Philadelphia is the eighth largest school district in the country, and its public students are overwhelmingly poor: 79 percent of them are eligible for free or reduced price lunch. The high school graduation rate is only 64 percent and fewer than half of students managed to score proficient or above on the 2013 PSSA.
St. James… More Than Just a School!
If not for the residents of Allegheny West, the mission to open the gate to St. James School would have come and gone already. While the primary focus on Clearfield Street this fall is operating a strong middle school, there will be plenty of upcoming opportunities for everyone in the community to be involved.
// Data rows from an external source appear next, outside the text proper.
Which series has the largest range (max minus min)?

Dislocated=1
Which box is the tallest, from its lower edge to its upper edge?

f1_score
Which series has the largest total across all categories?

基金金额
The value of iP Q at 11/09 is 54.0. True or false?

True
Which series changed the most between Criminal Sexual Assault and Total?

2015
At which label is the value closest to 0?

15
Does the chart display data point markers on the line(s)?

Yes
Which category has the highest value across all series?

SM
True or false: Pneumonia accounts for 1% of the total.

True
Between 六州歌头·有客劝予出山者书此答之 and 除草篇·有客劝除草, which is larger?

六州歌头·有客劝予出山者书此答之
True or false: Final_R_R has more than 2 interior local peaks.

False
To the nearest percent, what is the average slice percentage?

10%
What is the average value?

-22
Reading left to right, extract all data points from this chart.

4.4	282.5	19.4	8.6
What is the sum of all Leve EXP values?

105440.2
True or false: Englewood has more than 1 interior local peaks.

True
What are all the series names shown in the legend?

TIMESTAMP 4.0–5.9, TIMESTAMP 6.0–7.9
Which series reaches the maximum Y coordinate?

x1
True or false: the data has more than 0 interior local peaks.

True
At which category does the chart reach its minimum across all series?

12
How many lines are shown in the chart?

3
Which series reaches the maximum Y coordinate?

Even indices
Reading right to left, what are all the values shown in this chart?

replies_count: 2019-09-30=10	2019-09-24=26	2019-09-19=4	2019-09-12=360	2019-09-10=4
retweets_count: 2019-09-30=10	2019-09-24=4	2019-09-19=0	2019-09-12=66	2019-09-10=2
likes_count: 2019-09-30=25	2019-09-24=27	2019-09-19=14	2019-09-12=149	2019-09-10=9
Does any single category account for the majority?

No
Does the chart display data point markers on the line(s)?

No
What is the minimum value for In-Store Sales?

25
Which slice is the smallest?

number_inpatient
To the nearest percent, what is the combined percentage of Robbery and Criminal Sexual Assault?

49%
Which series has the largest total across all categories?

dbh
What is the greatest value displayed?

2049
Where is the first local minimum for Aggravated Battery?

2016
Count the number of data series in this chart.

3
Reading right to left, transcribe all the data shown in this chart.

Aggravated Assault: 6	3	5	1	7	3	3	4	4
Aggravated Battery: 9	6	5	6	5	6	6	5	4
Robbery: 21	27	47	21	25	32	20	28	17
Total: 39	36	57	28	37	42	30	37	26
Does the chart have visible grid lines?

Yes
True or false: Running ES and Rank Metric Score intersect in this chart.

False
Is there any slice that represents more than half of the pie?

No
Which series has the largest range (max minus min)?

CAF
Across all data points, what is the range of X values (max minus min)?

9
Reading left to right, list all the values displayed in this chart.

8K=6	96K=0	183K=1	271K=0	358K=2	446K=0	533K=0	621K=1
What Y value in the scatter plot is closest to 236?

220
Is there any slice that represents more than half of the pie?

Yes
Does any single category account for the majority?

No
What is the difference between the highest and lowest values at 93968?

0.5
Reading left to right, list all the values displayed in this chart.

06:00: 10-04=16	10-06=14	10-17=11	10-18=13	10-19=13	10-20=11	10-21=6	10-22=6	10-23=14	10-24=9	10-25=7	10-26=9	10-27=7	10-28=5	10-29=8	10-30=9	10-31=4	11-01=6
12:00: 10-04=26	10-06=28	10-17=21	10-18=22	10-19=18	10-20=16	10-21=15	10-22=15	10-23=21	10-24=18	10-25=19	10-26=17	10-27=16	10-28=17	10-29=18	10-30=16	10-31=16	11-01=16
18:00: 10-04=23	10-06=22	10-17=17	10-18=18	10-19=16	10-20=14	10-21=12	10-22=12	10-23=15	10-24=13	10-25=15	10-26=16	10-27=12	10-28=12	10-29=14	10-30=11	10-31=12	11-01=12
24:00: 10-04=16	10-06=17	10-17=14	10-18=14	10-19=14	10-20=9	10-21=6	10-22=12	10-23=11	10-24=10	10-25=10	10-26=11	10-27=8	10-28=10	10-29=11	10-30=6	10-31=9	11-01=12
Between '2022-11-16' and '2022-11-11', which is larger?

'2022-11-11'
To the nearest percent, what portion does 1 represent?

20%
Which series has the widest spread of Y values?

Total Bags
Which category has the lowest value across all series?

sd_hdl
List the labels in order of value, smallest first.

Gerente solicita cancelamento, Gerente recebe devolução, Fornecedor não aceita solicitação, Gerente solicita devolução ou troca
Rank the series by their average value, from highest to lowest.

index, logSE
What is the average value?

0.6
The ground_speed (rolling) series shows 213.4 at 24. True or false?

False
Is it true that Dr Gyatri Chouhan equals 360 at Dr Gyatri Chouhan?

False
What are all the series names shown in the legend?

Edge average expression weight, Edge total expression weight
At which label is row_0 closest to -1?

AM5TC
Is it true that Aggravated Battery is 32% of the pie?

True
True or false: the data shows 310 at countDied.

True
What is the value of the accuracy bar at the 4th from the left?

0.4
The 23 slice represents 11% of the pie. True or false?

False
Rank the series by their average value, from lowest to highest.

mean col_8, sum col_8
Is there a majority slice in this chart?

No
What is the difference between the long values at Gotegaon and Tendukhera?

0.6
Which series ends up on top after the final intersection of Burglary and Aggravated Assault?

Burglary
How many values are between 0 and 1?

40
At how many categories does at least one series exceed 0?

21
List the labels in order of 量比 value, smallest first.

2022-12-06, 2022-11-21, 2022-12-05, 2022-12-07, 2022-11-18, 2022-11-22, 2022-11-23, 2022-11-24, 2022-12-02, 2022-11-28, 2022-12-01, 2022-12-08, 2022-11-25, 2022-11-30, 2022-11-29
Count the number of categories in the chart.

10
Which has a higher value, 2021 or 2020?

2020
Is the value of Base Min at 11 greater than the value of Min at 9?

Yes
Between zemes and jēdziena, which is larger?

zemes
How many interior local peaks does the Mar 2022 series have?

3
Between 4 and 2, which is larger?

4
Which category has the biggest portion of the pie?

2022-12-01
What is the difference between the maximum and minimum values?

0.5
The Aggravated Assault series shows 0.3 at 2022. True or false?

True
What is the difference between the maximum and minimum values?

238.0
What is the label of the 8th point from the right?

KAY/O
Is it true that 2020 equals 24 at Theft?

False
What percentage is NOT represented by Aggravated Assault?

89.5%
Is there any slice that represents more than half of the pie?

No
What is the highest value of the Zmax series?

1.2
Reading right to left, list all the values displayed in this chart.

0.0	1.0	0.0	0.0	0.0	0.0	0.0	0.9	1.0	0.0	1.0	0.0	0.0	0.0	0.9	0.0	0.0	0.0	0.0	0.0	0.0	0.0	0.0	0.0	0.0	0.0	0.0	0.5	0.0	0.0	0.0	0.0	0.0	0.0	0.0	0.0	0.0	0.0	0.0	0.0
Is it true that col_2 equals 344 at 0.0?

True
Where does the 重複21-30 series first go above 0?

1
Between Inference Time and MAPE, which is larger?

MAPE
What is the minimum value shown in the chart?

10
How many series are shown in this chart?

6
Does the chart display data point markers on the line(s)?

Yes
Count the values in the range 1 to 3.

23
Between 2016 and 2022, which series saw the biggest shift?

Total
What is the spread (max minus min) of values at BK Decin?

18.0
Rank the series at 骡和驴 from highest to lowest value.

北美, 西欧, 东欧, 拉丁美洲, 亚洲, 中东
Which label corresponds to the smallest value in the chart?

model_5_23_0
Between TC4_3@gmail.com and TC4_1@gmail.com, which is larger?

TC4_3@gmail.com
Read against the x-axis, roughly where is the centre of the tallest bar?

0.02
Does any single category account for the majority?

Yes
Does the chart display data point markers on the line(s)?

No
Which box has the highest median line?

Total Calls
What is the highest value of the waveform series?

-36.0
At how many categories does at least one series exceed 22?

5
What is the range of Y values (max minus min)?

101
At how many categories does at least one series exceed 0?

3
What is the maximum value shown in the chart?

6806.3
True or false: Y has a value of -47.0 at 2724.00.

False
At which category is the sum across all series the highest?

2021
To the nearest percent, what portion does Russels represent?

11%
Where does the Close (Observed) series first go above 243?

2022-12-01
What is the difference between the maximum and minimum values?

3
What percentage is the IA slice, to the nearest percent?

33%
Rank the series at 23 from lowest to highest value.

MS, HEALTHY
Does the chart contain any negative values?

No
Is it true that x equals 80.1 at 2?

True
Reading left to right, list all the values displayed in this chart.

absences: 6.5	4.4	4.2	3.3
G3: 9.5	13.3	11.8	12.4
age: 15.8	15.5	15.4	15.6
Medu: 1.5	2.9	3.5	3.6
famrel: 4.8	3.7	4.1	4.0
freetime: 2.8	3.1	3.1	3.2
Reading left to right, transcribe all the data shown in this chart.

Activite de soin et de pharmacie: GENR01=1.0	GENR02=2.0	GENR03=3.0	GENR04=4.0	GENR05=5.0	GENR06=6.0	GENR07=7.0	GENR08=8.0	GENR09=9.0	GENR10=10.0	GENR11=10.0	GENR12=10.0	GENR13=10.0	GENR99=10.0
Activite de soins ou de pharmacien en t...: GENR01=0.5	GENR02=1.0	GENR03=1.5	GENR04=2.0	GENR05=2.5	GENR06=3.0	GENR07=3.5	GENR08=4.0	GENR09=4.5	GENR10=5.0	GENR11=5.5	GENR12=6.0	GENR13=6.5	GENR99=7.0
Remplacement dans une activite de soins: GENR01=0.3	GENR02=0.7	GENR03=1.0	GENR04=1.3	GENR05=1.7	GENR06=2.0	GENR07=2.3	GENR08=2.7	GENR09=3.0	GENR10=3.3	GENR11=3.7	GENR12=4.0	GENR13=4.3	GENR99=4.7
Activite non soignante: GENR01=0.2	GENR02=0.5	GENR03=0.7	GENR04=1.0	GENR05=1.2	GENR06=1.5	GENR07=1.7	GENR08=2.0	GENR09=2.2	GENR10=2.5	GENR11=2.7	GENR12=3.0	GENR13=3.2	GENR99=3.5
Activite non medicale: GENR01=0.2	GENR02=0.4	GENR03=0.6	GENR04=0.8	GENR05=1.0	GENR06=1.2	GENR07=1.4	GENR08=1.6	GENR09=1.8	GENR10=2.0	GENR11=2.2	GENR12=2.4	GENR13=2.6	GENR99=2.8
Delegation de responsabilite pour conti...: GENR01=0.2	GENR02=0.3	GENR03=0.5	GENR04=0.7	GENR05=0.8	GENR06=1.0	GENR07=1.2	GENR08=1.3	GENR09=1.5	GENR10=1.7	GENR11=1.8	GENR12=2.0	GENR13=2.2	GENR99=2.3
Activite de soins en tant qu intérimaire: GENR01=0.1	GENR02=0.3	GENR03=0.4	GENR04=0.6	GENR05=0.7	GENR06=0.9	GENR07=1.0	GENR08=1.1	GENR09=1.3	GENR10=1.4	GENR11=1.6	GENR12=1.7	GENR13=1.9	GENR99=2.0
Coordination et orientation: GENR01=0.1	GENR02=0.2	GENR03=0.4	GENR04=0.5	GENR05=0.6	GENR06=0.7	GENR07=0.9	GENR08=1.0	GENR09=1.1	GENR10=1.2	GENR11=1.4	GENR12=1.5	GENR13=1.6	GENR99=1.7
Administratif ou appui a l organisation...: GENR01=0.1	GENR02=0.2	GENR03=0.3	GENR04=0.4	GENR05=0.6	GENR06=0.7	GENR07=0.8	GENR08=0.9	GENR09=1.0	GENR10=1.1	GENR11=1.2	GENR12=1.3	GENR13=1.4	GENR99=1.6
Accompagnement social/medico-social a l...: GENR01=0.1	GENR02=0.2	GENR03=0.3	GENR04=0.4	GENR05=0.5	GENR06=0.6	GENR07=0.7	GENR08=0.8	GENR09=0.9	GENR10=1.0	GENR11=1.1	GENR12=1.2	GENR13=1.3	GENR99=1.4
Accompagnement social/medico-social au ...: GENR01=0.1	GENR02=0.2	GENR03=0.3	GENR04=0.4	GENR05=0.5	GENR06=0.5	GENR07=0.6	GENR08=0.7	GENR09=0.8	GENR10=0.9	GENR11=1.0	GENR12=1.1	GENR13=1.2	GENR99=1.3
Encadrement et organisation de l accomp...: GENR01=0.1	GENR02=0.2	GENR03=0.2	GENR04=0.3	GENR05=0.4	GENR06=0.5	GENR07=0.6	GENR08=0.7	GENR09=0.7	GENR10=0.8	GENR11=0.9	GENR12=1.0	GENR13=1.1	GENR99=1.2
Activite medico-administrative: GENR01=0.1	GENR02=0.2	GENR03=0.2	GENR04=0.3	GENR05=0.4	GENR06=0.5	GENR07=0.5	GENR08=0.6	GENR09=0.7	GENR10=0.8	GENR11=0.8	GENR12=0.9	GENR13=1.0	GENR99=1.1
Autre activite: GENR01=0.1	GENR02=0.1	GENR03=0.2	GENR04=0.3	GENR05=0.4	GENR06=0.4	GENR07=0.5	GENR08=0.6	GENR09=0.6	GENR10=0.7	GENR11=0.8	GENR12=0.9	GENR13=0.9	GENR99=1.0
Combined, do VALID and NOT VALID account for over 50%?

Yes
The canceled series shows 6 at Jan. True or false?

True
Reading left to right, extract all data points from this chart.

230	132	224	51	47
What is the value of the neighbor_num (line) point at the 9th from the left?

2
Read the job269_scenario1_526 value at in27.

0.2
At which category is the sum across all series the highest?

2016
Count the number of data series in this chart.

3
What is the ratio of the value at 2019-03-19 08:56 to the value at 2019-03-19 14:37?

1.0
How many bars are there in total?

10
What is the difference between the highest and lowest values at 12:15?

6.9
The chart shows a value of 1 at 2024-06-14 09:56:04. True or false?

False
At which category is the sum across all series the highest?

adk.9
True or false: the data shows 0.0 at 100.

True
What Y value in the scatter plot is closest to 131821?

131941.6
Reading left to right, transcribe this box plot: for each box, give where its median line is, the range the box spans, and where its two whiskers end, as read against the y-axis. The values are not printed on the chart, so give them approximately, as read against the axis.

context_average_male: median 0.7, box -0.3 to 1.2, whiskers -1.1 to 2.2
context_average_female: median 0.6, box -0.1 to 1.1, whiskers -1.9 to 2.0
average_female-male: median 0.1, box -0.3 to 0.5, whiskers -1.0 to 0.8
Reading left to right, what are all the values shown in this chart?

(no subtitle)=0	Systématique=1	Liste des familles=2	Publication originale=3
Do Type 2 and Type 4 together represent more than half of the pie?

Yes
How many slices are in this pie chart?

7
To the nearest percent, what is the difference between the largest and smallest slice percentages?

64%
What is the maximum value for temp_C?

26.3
Adult, Family & Senior Program
- Computer workshops
- Garden workshops
- Volunteer opportunities
- Senior fitness classes
- Consider us for your next…
- Birthday party
- Anniversary celebration
- Neighborhood meetings
St. James School is at the heart of this neighborhood.
Residents have responded favorably to our work and the many activities going on today. We are continually inspired by their collective investment in St. James—it has become a neighborhood initiative. As a community working together, St. James School has found great assurance in the opportunity for middle school children to advance to high schools and colleges that will form their future success.
The Allegheny West community’s location in upper North Philadelphia puts the neighborhood at the geographic center of the Philadelphia region. The borders are Ridge Avenue on the west, 17th Street on the east, Lehigh Avenue on the South. The neighborhood is just five miles from City Hall and within close proximity to the Main Line, Conshohocken and the Philadelphia International Airport.
Home to over 19,000 residents and numerous businesses, civic groups and schools, Allegheny West is a vibrant community full of potential, which St. James School is helping to nurture and grow. Our 400-square-block neighborhood is characterized by pedestrian-friendly neighborhood parks and green spaces, and blocks characterized by traditional Philadelphia row homes and small apartment buildings.
African Americans currently make up the largest percentage of the neighborhood, while a growing Latino and Asian population is emerging.
While the loss of many industrial businesses left a large gap in the neighborhood’s employment and business network, there are several major anchor institutions that provide employment for residents and meet the basic health needs of community members.
Several prominent Philadelphia companies continue to maintain their corporate headquarters in our community, including Penn Fishing Reels and Pep Boys.